The Rock Star Treatment

This blog post is, in effect, by a guest writer: Hussein Samatar, Executive Director of the African Development Center in Minneapolis. I met Hussein Samatar about three years ago when I helped the African Development Center develop a technology plan and find a database to manage all their activities.* I then got to know Hussein when we served together on the Minneapolis Library Board. Recently Hussein wrote about a trip to Scandinavia and he has agreed to allow me to re-publish it here. It includes some fascinating insights:
The Rock Star Treatment

As many of you know, this summer Minneapolis City Council Member Robert Lilligren and I traveled overseas to present the success of our Twin Cities community in dealing with immigration from African nations, a vexing problem from our Swedish hosts.

There and in Denmark, we made several presentations to academics, policy experts and immigrant affairs groups in a trip organized by a Swedish colleague, Dr. Benny Carlson of the ZUFI Foundation, and sponsored by the U.S. State Department. The experience solidified impressions formed during my tour of five other European cities as part of the German Marshall Memorial Fellowship program this spring.

That is, the governments of Europe have generally failed to integrate immigrants into the productive side of the economy, and African refugees represent the most demonstrable failure in this regard. Too many languish on public assistance, straining their broader acceptance by society. There’s no shortage of thoughtful solutions in Europe, only a shortage of results. Why?
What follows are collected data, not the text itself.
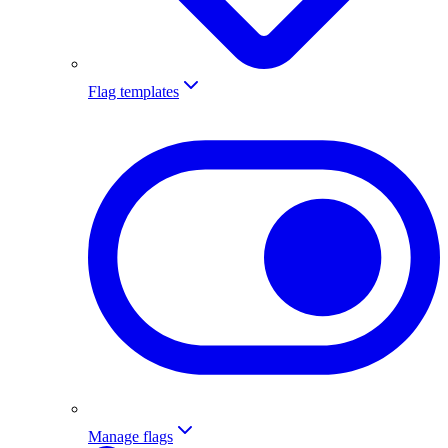
Flag templates
Manage flags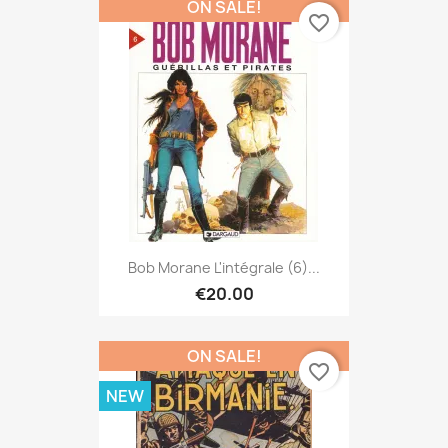
ON SALE!
favorite_border
Bob Morane L'intégrale (6)...
€20.00
ON SALE!
favorite_border
NEW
There are many political and social factors contributing to the frustrating problem of integration. But, from my perspective as a naturalized American, lack of opportunity for self-determination has stifled the economic potential of Africans in even the most progressive European nations. Despite their enlightened ideals, these countries are still stuck in the view that immigration is a problem rather than an opportunity.

By contrast, Minnesota, which claims the highest percentage of African immigrants of any U.S. state—has enabled substantial economic productivity. Here, while continuing to face familiar cultural hurdles, the African diaspora has built wealth and joined society like nowhere else. While political representation remains scant, Africans are moving into the middle class, America’s political bedrock.

In Minnesota, we see good things ahead. This outlook makes Minnesota’s African community the envy of Europe. Again: how to explain this relative success? We are of course a nation of immigrants, and Minnesota is among the most educated, affluent and progressive states, so upward mobility is a historical, natural process. But this doesn’t explain everything.

In travels to Europe this year I’ve become aware of a distinguishing trait I’ll call the Rock Star Factor.

After CM Lilligren and I would speak, we would receive polite applause. But the real interest, excitement, even adulation, was invariably reserved for Nimo Farah, ADC’s program coordinator, who accompanied us on the trip. Now, for those of you unacquainted with Nimo, she is a delightful, intelligent and beautiful young woman who graduated this year from the University of Minnesota. Last year, she was an intern for ADC. Today, in Northern Europe, she is our Elvis Presley.

The academics and policy wonks we addressed, the immigrant groups we met with, the journalists who covered our tour—nobody had seen anything like her before. Educated, outgoing, conversant in business issues, and expecting to be accepted while dressed, albeit stylishly, in observance of her Muslim faith, Nimo engaged the imagination and the emotion of our European friends in a way that two middle-aged suits—a city official and a nonprofit executive—could not hope to equal.

Though composed and diplomatic throughout, Nimo embodied the youthful spirit of rock ‘n roll, an American invention that reacted to stifling social conditions with bold self-determination and obliterated countless barriers to social mobility and economic attainment.

Such barriers are high for my generation of African refugees, which has labored hard to find a footing in our adopted homelands. Nimo’s generation is the one who will climb on the back of mine to achieve the success we are only beginning to envision with meaningful clarity in the United States. Our African brothers and sisters in Europe – and those few in the European mainstream who advocate for them – have suffered for lack of such a vision.

That vision, that rock star presence, was our Nimo.


Hussein Samatar,
Executive Director, African Development Center

*While in many ways the African Development Center is a typical Community Development Corporation that works with African Immegrents in Minnesota, it had one specialized need--a database that could handle Islamic-compliant loans.